Bands to watch 2017: Marcus Elliot 

click to enlarge Marcus Elliot - PHOTO BY DOUG COOMBE
  • Photo by Doug Coombe
  • Marcus Elliot

27-year-old saxophonist Marcus Elliot isn't truly a new face on the scene. He's been performing professionally in the Detroit jazz community since he was only 15 as bandleader of the Marcus Elliot Quartet (currently including Michael Malis on piano, Ben Rolston on bass, and Stephen Boegehold on drums) for 8 years, and has self-released two albums of original material in the process — the early project Looking Forward in 2010 and 2015's When The City Meets the Sky, a work he considers a letter of gratitude to the city of Detroit.
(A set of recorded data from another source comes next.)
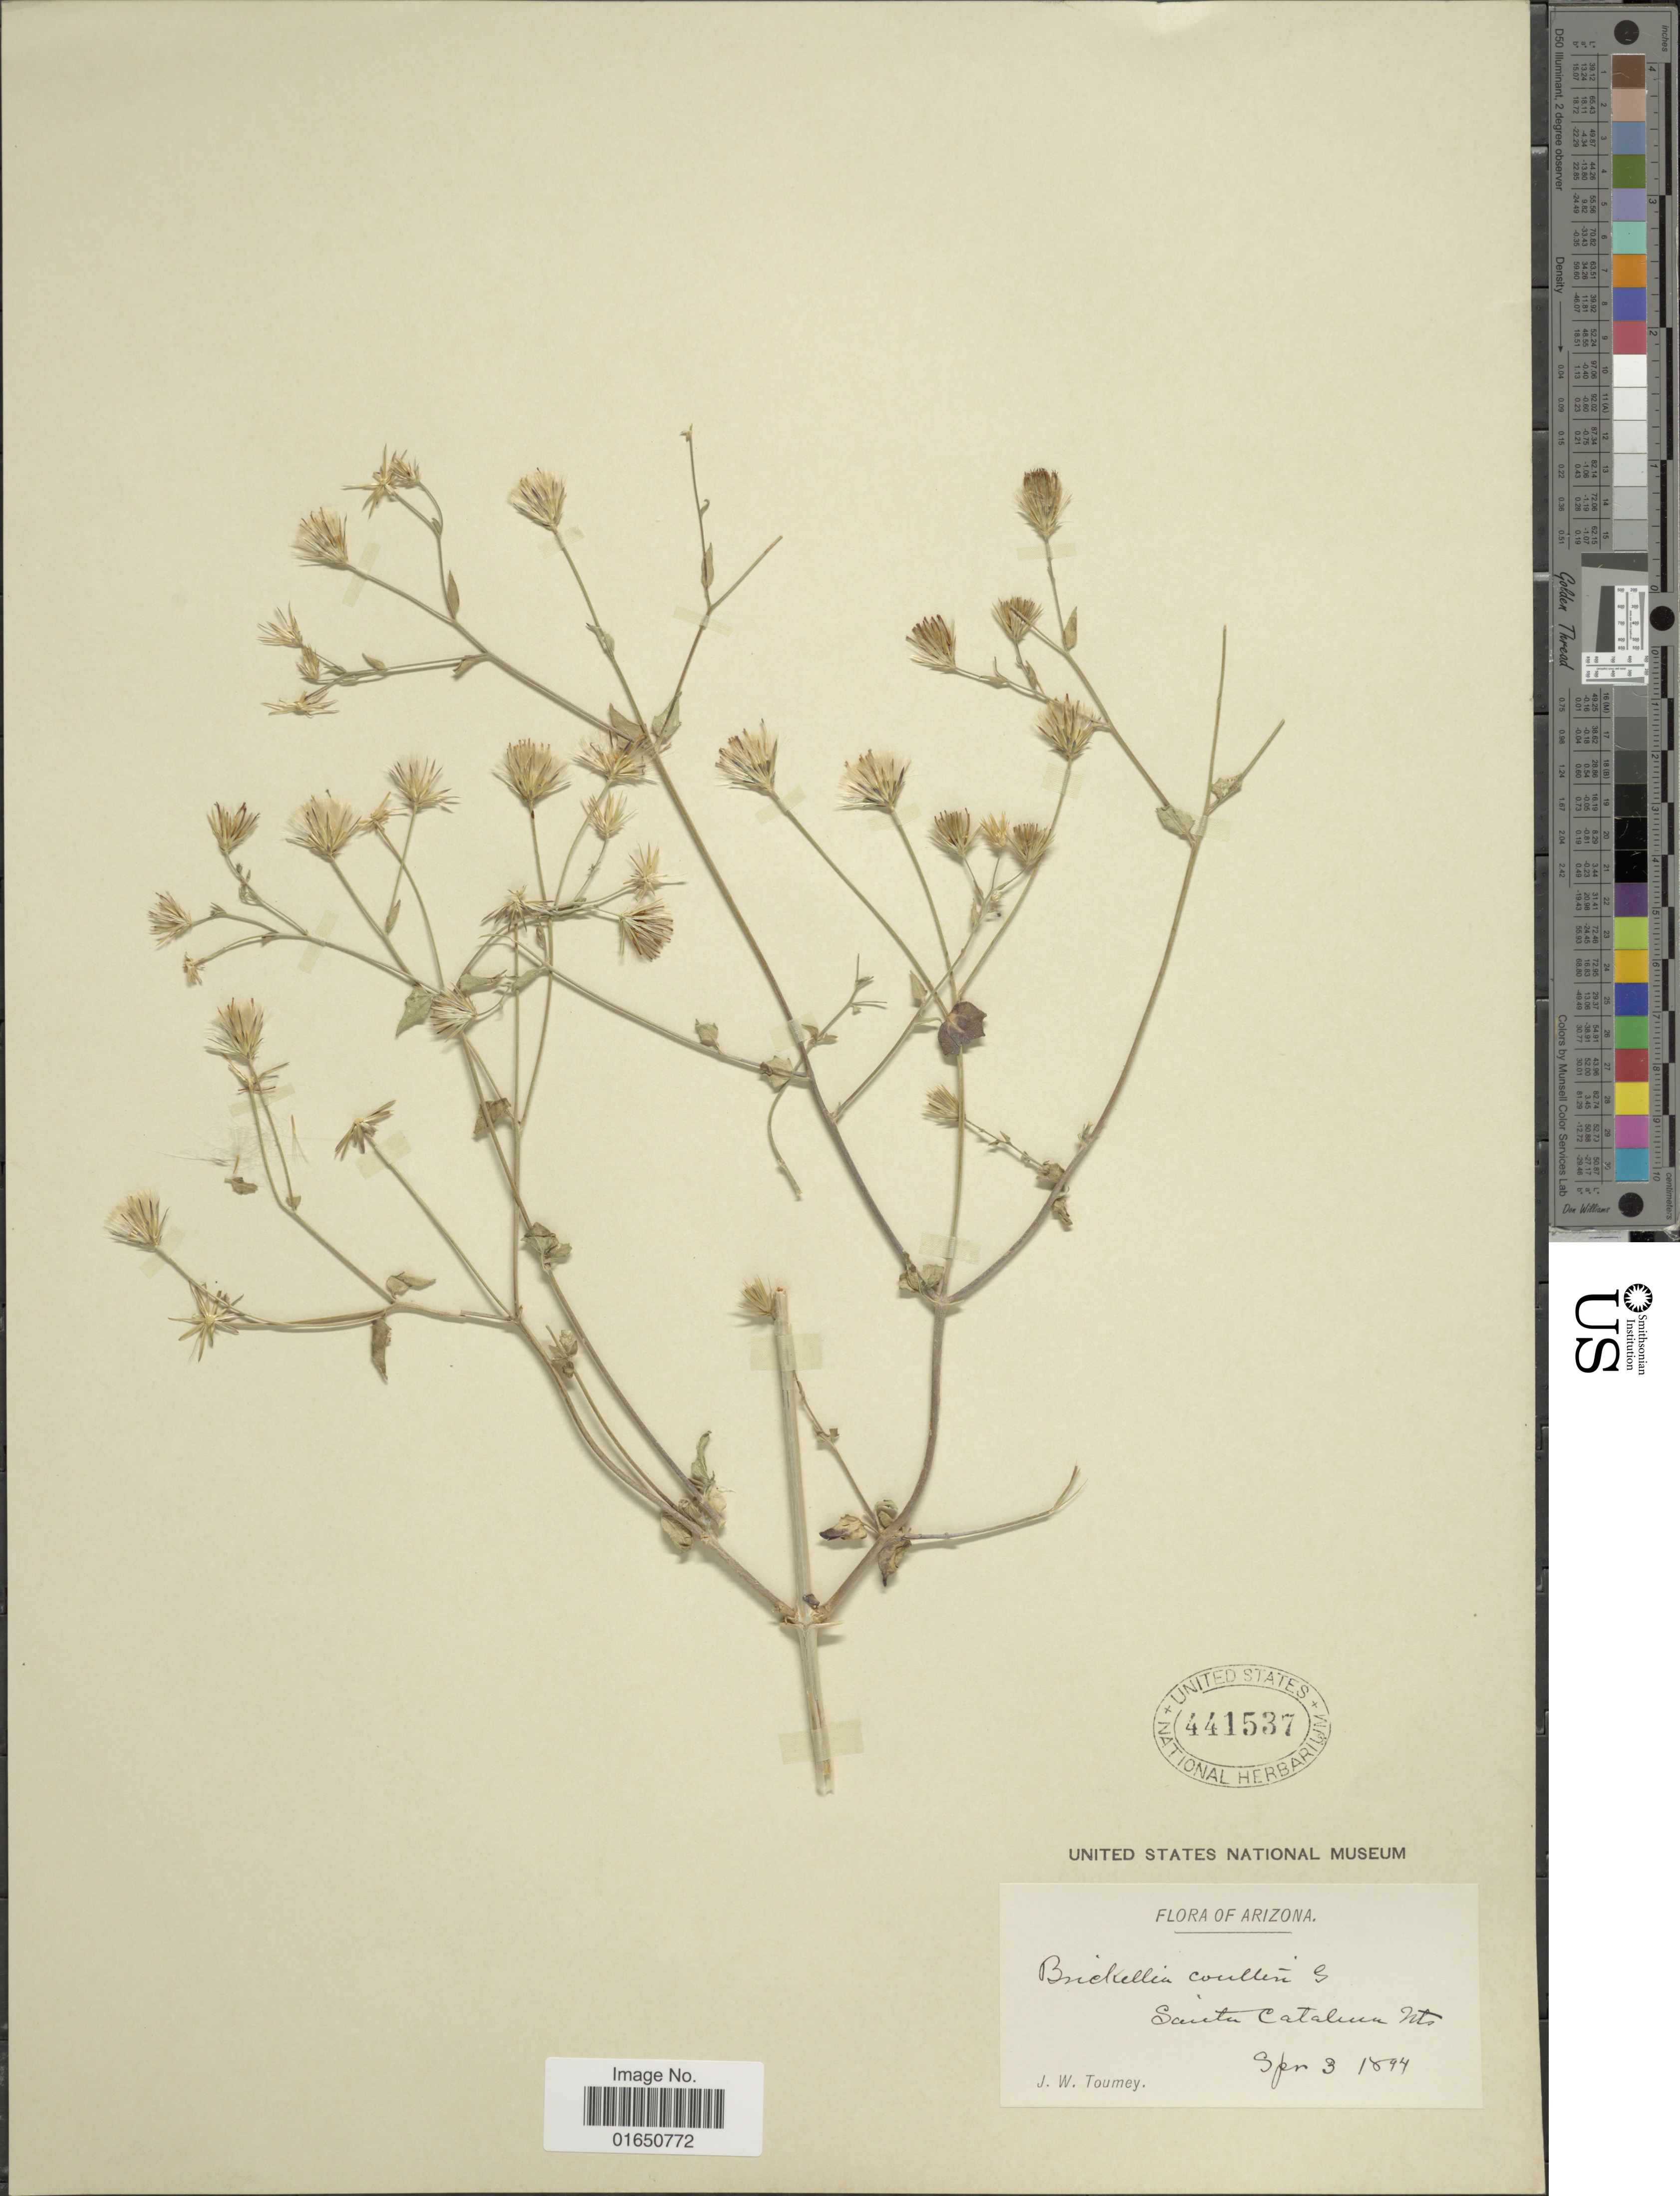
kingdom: Plantae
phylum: Tracheophyta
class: Magnoliopsida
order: Asterales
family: Asteraceae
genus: Brickellia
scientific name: Brickellia coulteri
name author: A. Gray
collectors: J. W. Toumey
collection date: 1894-09-03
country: United States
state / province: Arizona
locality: Santa Catalina Mts.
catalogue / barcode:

His rise has been marked by a focus on not just performance but composition and education as well. An early start giving saxophone lessons at age 14 eventually lead to, among many other things, directing the Detroit Symphony Orchestra's Civic Jazz Band in his early 20s to his current role as Artist-in-Residence at Troy High School. This is all on top of regular live performances and composition, his true passion. Elliot doesn't seem to ever stop moving — proof that Detroit is still very much a fertile breeding ground for a genre as steeped in its own musical legacy as jazz.

2017 is already shaping to be a busy year for Elliot. First, he has a new EP coming out in the spring, followed by an album with new group Balance (a project with pianist Malis) in the summer. In addition to that, his 4-year-long weekly residency at Cliff Bell's will be coming to an end in May. To honor the occasion, special guests will sit in every month leading up to the final performance. Guests include friends and mentors like Dwight Adams on trumpet, Marion Hayden on bass, the trombonist Vincent Chandler, and one of his teachers from Michigan State University, the saxophonist Diego Rivera.

Elliot has found great inspiration in many prominent Detroit saxophonists: the great Yusef Lateef, the lesser-known Sam Sanders, Donald Walden ("holder of the bebop tradition," in his words), and Faruq Z. Bey, who Elliot refers to as a missing link in the jazz of the '80s. Elliot never did get to play with Bey, who passed away in 2012, but his influence and effect on him — we are told, is deeply evident on the EP that comes out in the spring. We can't wait to hear it!